• GBP/JPY lacks a firm intraday direction and oscillates in a range during the Asian session.
  • Reports that the BoJ will stick to its dovish stance weigh on the JPY and lend some support.
  • Reduced bets for more aggressive BoE rate hikes cap any meaningful upside for the cross.

The GBP/JPY cross struggles to capitalize on Friday’s strong intraday rally from levels just below the 180.00 psychological mark and kicks off the new week on a subdued note. Spot prices seesaw between tepid gains/minor losses through the Asian session and currently trade around the 182.00 mark, just below a nearly two-week high touched on Friday.

The Japanese Yen’s (JPY) relative underperformance could be attributed to reports that the Bank of Japan (BoJ) was leaning toward maintaining the Yield Curve Control (YCC) strategy at its policy meeting later this week.
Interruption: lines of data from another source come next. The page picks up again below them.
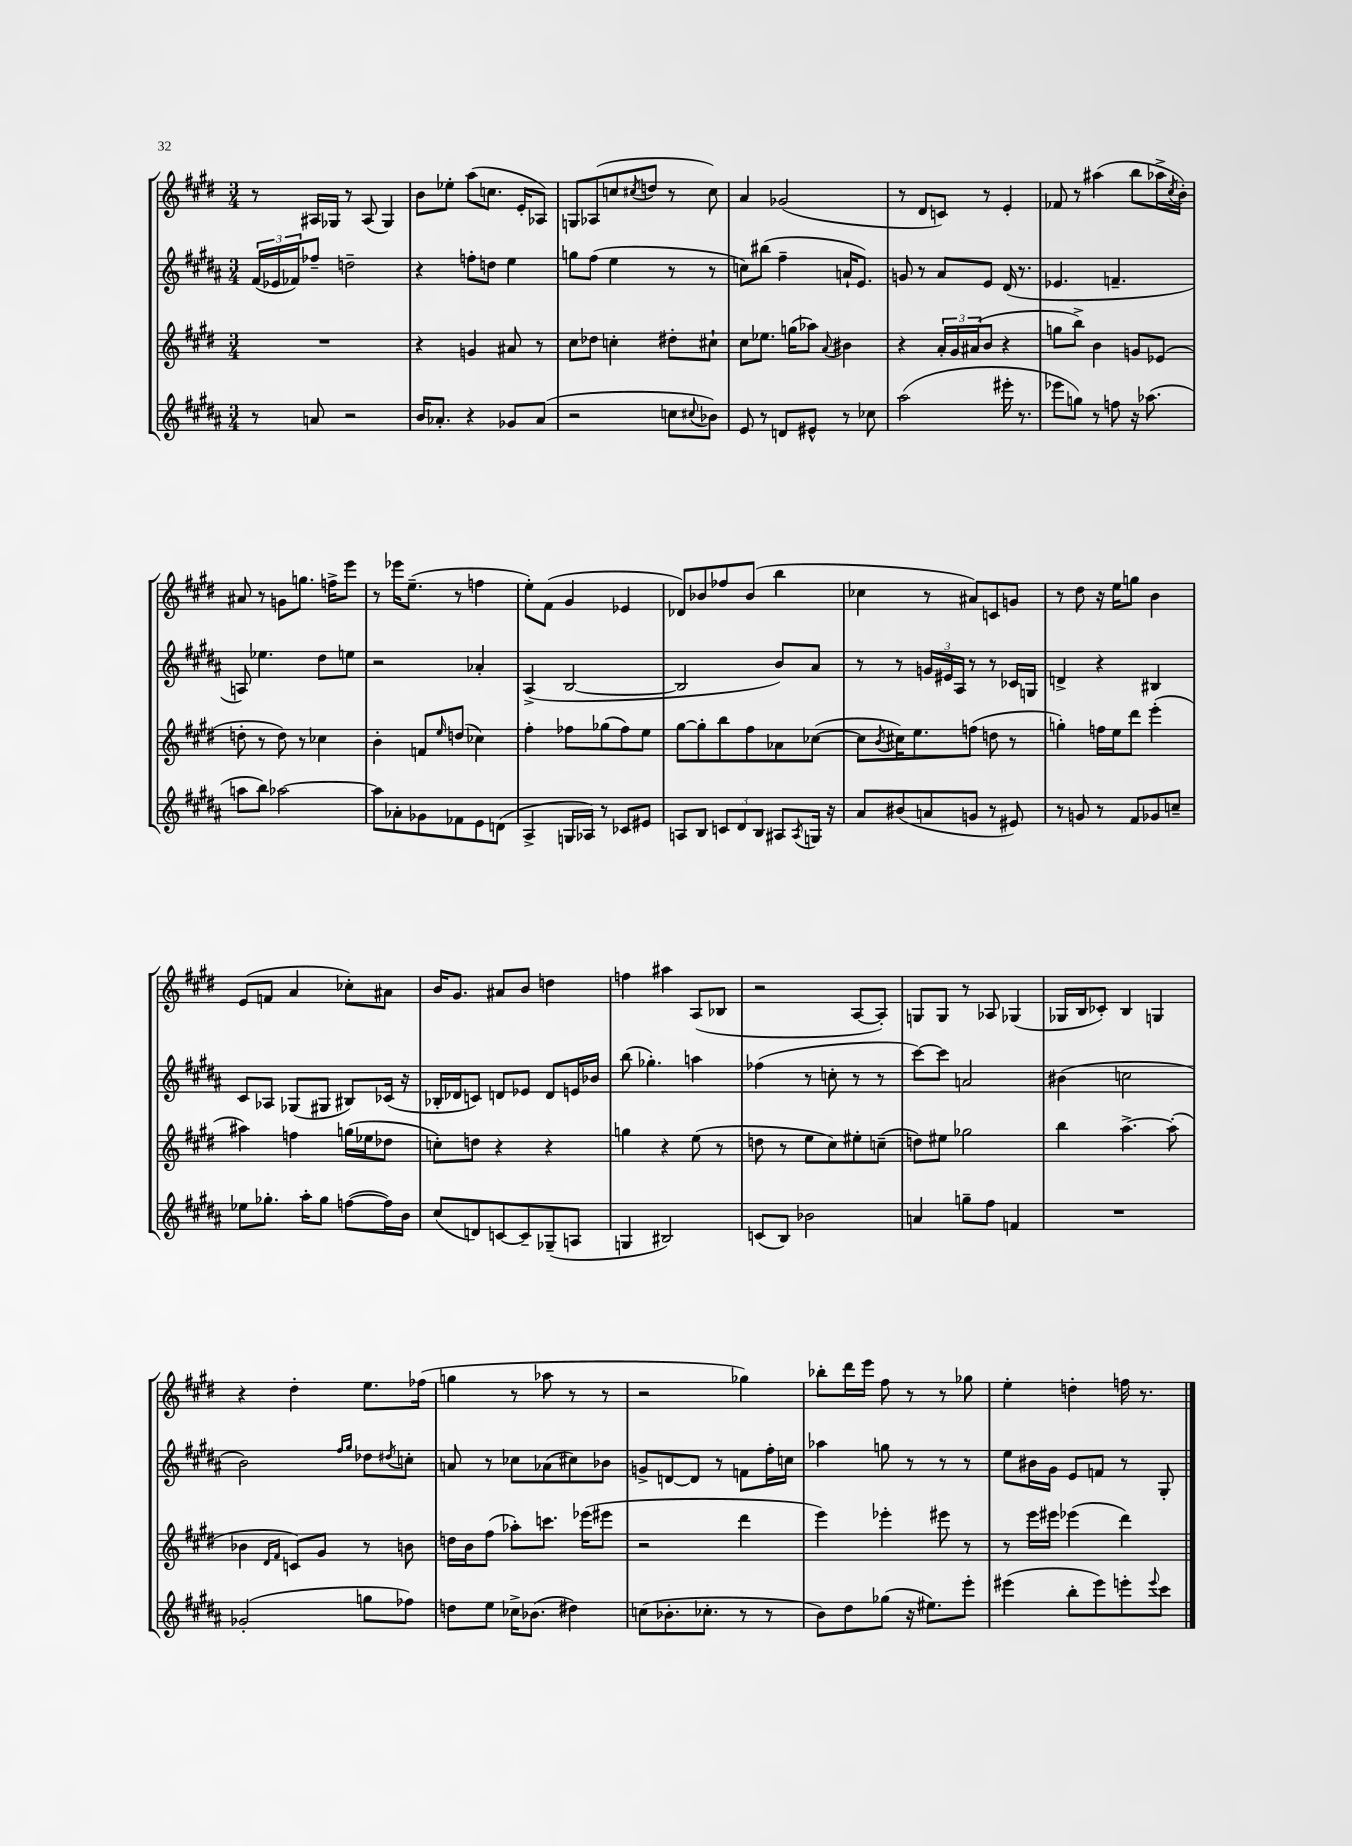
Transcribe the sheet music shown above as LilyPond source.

<<
\new StaffGroup <<
\new Staff = "s0" {
    \clef treble \key e \major \numericTimeSignature \time 3/4
    r8 ais16 ges16 r8 ais8( ges4) |
    b'8 ees''8-. a''8( c''8. e'16-. aes8) |
    g8 aes8( c''8 \acciaccatura { cis''8 } d''8 r8 cis''8) |
    a'4 ges'2( |
    r8 dis'8 c'8) r8 e'4-. |
    fes'8 r8 ais''4( b''8 aes''16-> \acciaccatura { cis''8 } b'16-.) |
    ais'8 r8 g'8 g''8. f''16-> e'''8 |
    r8 ees'''16 e''8.--( r8 f''4 |
    e''8-.) fis'8( gis'4 ees'4 |
    des'8) bes'8 fes''8 bes'8( b''4 |
    ces''4 r8 ais'8) c'8 g'8 |
    r8 dis''8 r16 e''16 g''8 b'4 |
    e'8( f'8 a'4 ces''8-.) ais'8 |
    b'16 gis'8. ais'8 b'8 d''4 |
    f''4 ais''4 a8( bes8 |
    r2 a8~ a8-.) |
    g8 g8 r8 aes8 ges4( |
    ges16 b16 ces'8-.) b4 g4 |
    r4 dis''4-. e''8. fes''16( |
    g''4 r8 aes''8 r8 r8 |
    r2 ges''4) |
    bes''8-. dis'''16 e'''16 fis''8 r8 r8 ges''8 |
    e''4-. d''4-. f''16 r8. \bar "|." |
}
\new Staff = "s1" {
    \clef treble \key b \major \numericTimeSignature \time 3/4
    \tuplet 3/2 { fis'16( ees'16 fes'16) } fes''8-- d''2-- |
    r4 f''8-. d''8 e''4 |
    g''8 fis''8( e''4 r8 r8 |
    c''8) bis''8( fis''4-- a'16-! e'8.) |
    g'8 r8 ais'8 e'8 dis'16( r8. |
    ees'4. f'4.-- |
    a8) ees''4. dis''8 e''8 |
    r2 aes'4-. |
    ais4->( b2~ |
    b2 b'8) ais'8 |
    r8 r8 \tuplet 3/2 { g'16 eis'16 ais16 } r8 r8 ces'16 g16 |
    d'4-> r4 bis4 |
    cis'8 aes8 ges8( gis8 bis8) ces'16( r16 |
    bes16-. des'16 c'8) d'8 ees'8 d'8 e'16 bes'16 |
    b''8( ges''4.-.) a''4 |
    fes''4( r8 c''8-. r8 r8 |
    cis'''8~) cis'''8 a'2 |
    bis'4( c''2 |
    b'2) \grace { fis''16 gis''16 } des''8 \acciaccatura { dis''8 } c''8-. |
    a'8 r8 ces''8 aes'8( cis''8) bes'8 |
    g'8-> d'8~ d'8 r8 f'8 fis''16-. c''16 |
    aes''4 g''8 r8 r8 r8 |
    e''8 bis'16 gis'16 e'8 f'8 r8 gis8-. \bar "|." |
}
\new Staff = "s2" {
    \clef treble \key e \major \numericTimeSignature \time 3/4
    R2. |
    r4 g'4 ais'8 r8 |
    cis''8 des''8 c''4-. dis''8-. cis''8-! |
    cis''8 ees''8. g''16( aes''8) \appoggiatura { a'8 } bis'4 |
    r4 \tuplet 3/2 { a'16-. gis'16 ais'16( } b'8 r4 |
    g''8 b''8->) b'4 g'8 ees'8( |
    d''8-. r8 d''8) r8 ces''4 |
    b'4-. f'8 \grace { e''16 } d''8( ces''4) |
    fis''4-. fes''8 ges''8( fes''8) e''8 |
    gis''8~ gis''8-. b''8 fis''8 aes'8 ces''8~( |
    ces''8 \acciaccatura { b'8 } cis''16) e''8. f''8( d''8 r8 |
    g''4-.) f''16 e''16 dis'''8 e'''4-.( |
    ais''4) f''4 g''16( ees''16 des''8 |
    c''8-.) d''8 r4 r4 |
    g''4 r4 e''8( r8 |
    d''8 r8 e''8 cis''8) eis''8-. c''8--( |
    d''8) eis''8 ges''2 |
    b''4 a''4.~-> a''8-.( |
    bes'4 \grace { dis'16 fis'16 } c'8) gis'8 r8 b'8 |
    d''16 b'16 fis''8( aes''8-.) c'''8. ees'''16( eis'''8 |
    r2 dis'''4 |
    e'''4) ees'''4-. eis'''8 r8 |
    r8 e'''16 eis'''16 ees'''4( dis'''4) \bar "|." |
}
\new Staff = "s3" {
    \clef treble \key b \major \numericTimeSignature \time 3/4
    r8 a'8 r2 |
    b'16 aes'8.-. r4 ges'8 aes'8( |
    r2 c''8 \appoggiatura { cis''8 } bes'8) |
    e'8 r8 d'8 eis'8-^ r8 ces''8 |
    ais''2( eis'''16-. r8. |
    ees'''8 g''8) r8 f''8 r16 aes''8.( |
    a''8 b''8) aes''2~ |
    aes''8 aes'8-. ges'8 fes'8 e'8 d'8( |
    ais4-> g16 aes16) r8 ces'8 eis'8 |
    a8 b8 \tuplet 3/2 { c'8 dis'8 b8 } ais8 \acciaccatura { ais8 } g16 r16 |
    ais'8 bis'8( a'8 g'8 r8 eis'8) |
    r8 g'8 r8 fis'8 ges'8 c''8-- |
    ees''8 ges''8.-. ais''16-. ges''8 f''8~( f''16) b'16 |
    cis''8( d'8) c'8~ c'8-- ges8--( a8 |
    g4 bis2) |
    c'8( b8) bes'2 |
    a'4 g''8-- fis''8 f'4 |
    R2. |
    ges'2-.( g''8 fes''8) |
    d''8 e''8 ces''16-> bes'8.( dis''4) |
    c''8( bes'8.-. ces''8.-. r8 r8 |
    b'8) dis''8 ges''8( r16 eis''8.) e'''8-. |
    eis'''4( b''8-. eis'''8) e'''8-. \appoggiatura { e'''8 } cis'''8 \bar "|." |
}
>>
>>
\layout { \context { \Score \remove "Bar_number_engraver" } }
This overshadows the fact that inflation in Japan remained above the central bank’s 2% target for the 15th straight month in June and undermines the JPY, which, in turn, is seen acting as a tailwind for the GBP/JPY cross.

That said, concerns over slowing economic growth in China, the worsening US-China trade ties and geopolitical risks lend some support to the safe-haven JPY. Apart from this, diminishing odds for more aggressive policy tightening by the Bank of England (BoE), bolstered by last week’s softer UK consumer inflation figures, hold back traders from placing aggressive bullish bets around the British Pound and cap the GBP/JPY cross.

Market participants also seem reluctant and prefer to wait on the sidelines ahead of the highly-anticipated two-day BoJ meeting starting on Thursday. The decision is scheduled to be announced on Friday, which should provide a fresh directional impetus to the GBP/JPY cross. In the meantime, the release of the flash UK PMI prints for the month of July will be looked upon to grab short-term trading opportunities on the first day of a new week.